13198 | Ga. Ct. App. | Mar 20, 1922

Stephens, J.

This was a proceeding instituted in the superior court of Johnson county by E. L. Stephens, solicitor-general of the Dublin judicial circuit, acting for and in behalf of the State of Georgia, for the purpose of validating a proposed issue of bonds authorized by an election held in Scott school district. The defendants in error regularly intervened and demurred to the proceedings, upon the ground that it does not appear from the petition that any notice of the proposed election was published in a newspaper for the space of thirty days next preceding the day of the election, as required by law. The court sustained the demurrer and dismissed the petition, and to this judgment the petitioners except.

Neither the petition nor the notice declaring the result of the election, given by the trustees of the school district to the solicitor-general, shows that such notice was given. The election was called upon the question of issuing bonds for school purposes, and was held under the authority of section 143 of the code of school laws enacted by the legislature of this State, approved August 19, 1919 (Ga. L. 1919, pp. 345-6). This section provides that when an election is called under its authority, the authorities named therein shall “call such election in terms of law now provided for a county issue of bonds except as herein otherwise provided.” It follows, therefore, that in the absence of any provision in this act as to any notice required as a condition precedent to the holding of the election, the provision as to notice required when an election is called for a county issue of bonds applies. The notice there required is publication in the newspaper in which the sheriff’s advertisements for the county are published, for a space of thirty days next preceding the day of the election. Civil Code (1910), § 440.

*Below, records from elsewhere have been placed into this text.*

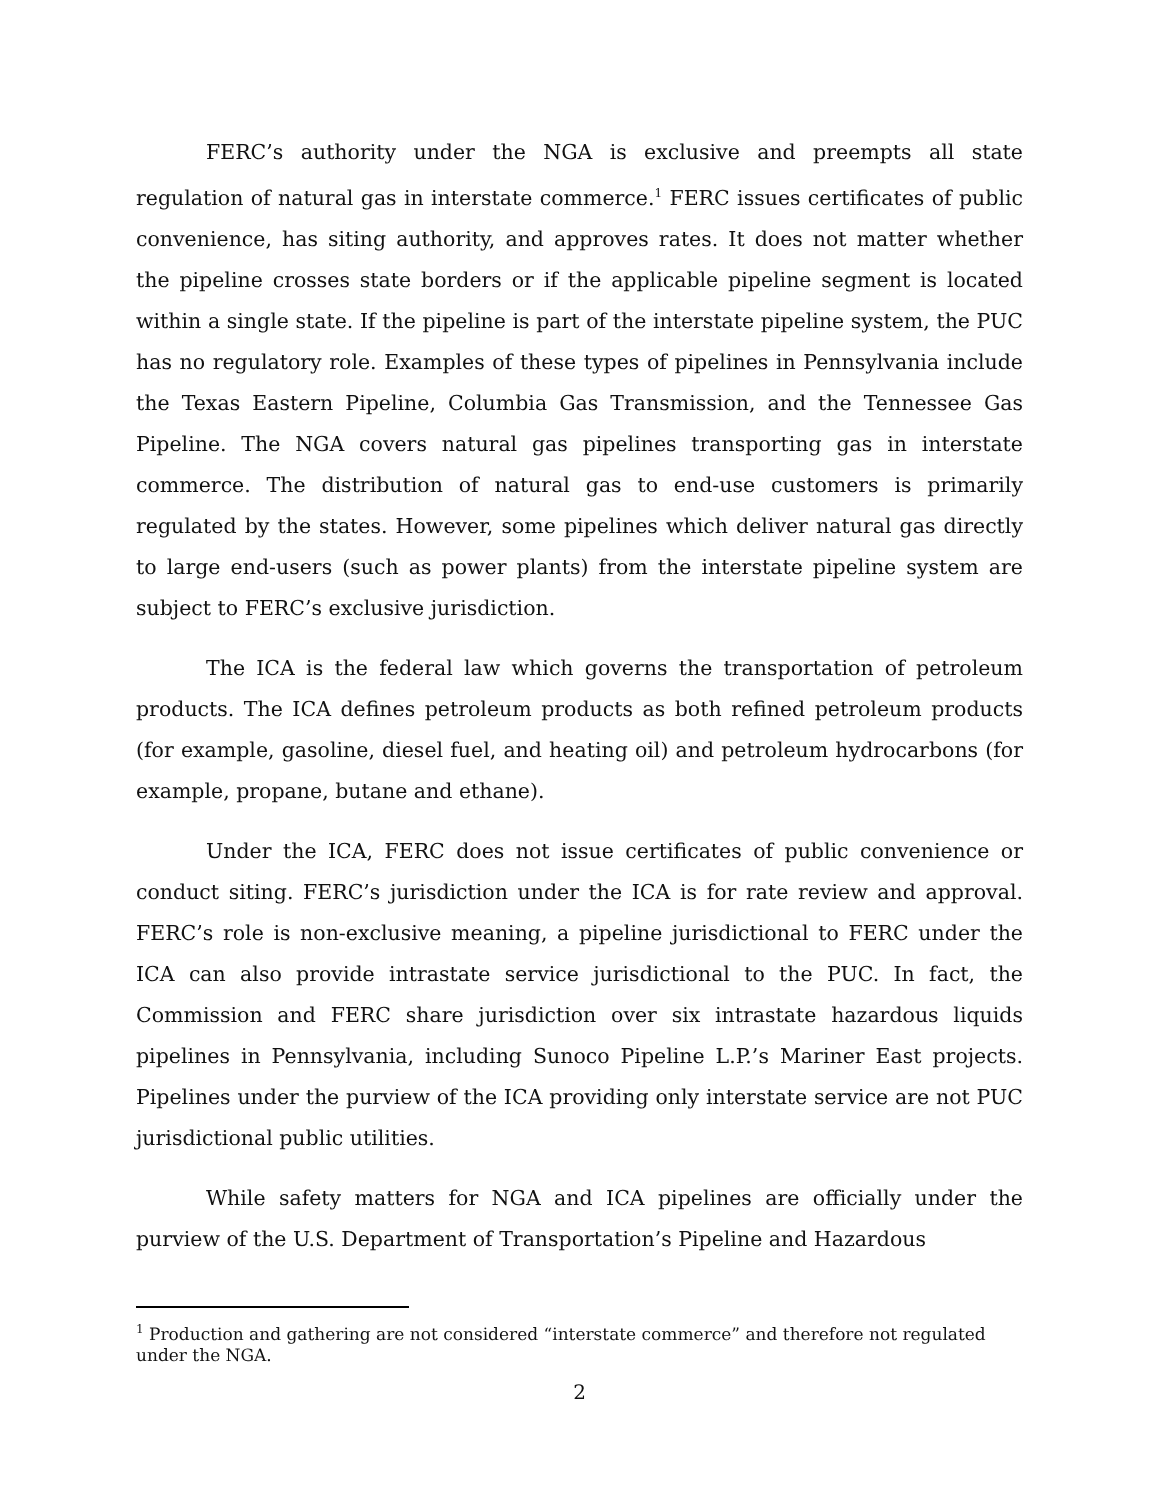FERC’s authority under the NGA is exclusive and preempts all state regulation of natural gas in interstate commerce.<sup>1</sup> FERC issues certificates of public convenience, has siting authority, and approves rates. It does not matter whether the pipeline crosses state borders or if the applicable pipeline segment is located within a single state. If the pipeline is part of the interstate pipeline system, the PUC has no regulatory role. Examples of these types of pipelines in Pennsylvania include the Texas Eastern Pipeline, Columbia Gas Transmission, and the Tennessee Gas Pipeline. The NGA covers natural gas pipelines transporting gas in interstate commerce. The distribution of natural gas to end-use customers is primarily regulated by the states. However, some pipelines which deliver natural gas directly to large end-users (such as power plants) from the interstate pipeline system are subject to FERC’s exclusive jurisdiction.
The ICA is the federal law which governs the transportation of petroleum products. The ICA defines petroleum products as both refined petroleum products (for example, gasoline, diesel fuel, and heating oil) and petroleum hydrocarbons (for example, propane, butane and ethane).
Under the ICA, FERC does not issue certificates of public convenience or conduct siting. FERC’s jurisdiction under the ICA is for rate review and approval. FERC’s role is non-exclusive meaning, a pipeline jurisdictional to FERC under the ICA can also provide intrastate service jurisdictional to the PUC. In fact, the Commission and FERC share jurisdiction over six intrastate hazardous liquids pipelines in Pennsylvania, including Sunoco Pipeline L.P.’s Mariner East projects. Pipelines under the purview of the ICA providing only interstate service are not PUC jurisdictional public utilities.
While safety matters for NGA and ICA pipelines are officially under the purview of the U.S. Department of Transportation’s Pipeline and Hazardous
<sup>1</sup> Production and gathering are not considered “interstate commerce” and therefore not regulated under the NGA.
2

It is contended by the plaintiffs that section 143 of the code of school laws adopted in 1919 contains a specific provision providing that only ten days notice, under certain conditions, be given prior to the holding of an election called under this act, and that this provision renders inoperative the provision as to 30-days notice *414in the Civil Code (1910), § 440, which regulates the issuance of bonds by counties, and which would otherwise be applicable • to elections held under the provisions of' section 143 of the act of 1919. The provision of section 143 of the act of 1919 thus relied on by the plaintiffs reads as follows: “ Said Board of Trustees or Board of Education may order such election to be held on the school site or other suitable place in the school district, consolidated district or county, of which they shall give notice by posting same at three public places in said school district, consolidated district or county, not less than ten days previous to said election." This provision as to ten-days notice, by its very terms, applies only when the proposed election is to be held at some place other than the regular voting or election precinct in the district, without which notice the election must necessarily be held at the regular voting or election precinct as required by section 441 of the Civil Code (1910), governing an election for a county issue of bonds. This provision of section 143 of the act of 1919, providing for 10-days notice that-the election is “to be held on the school site or other suitable place in the school district,” is not the notice required as a condition precedent to the holding of the election, and therefore does not supersede the provision as to thirty-days notice required for a county issue of bonds which, unless “ otherwise provided,” is applicable to elections held under section 143 of the act of 1919.

It not appearing that the required thirty-days notice was given of the intention to hold the election, the proceeding instituted by the solicitor-general to validate the proposed issue of bonds was subject to the demurrer interposed. The court therefore did not err in sustaining the demurrer.

Judgment affirmed.

Jenkins, P. J., and Sill, J., concur.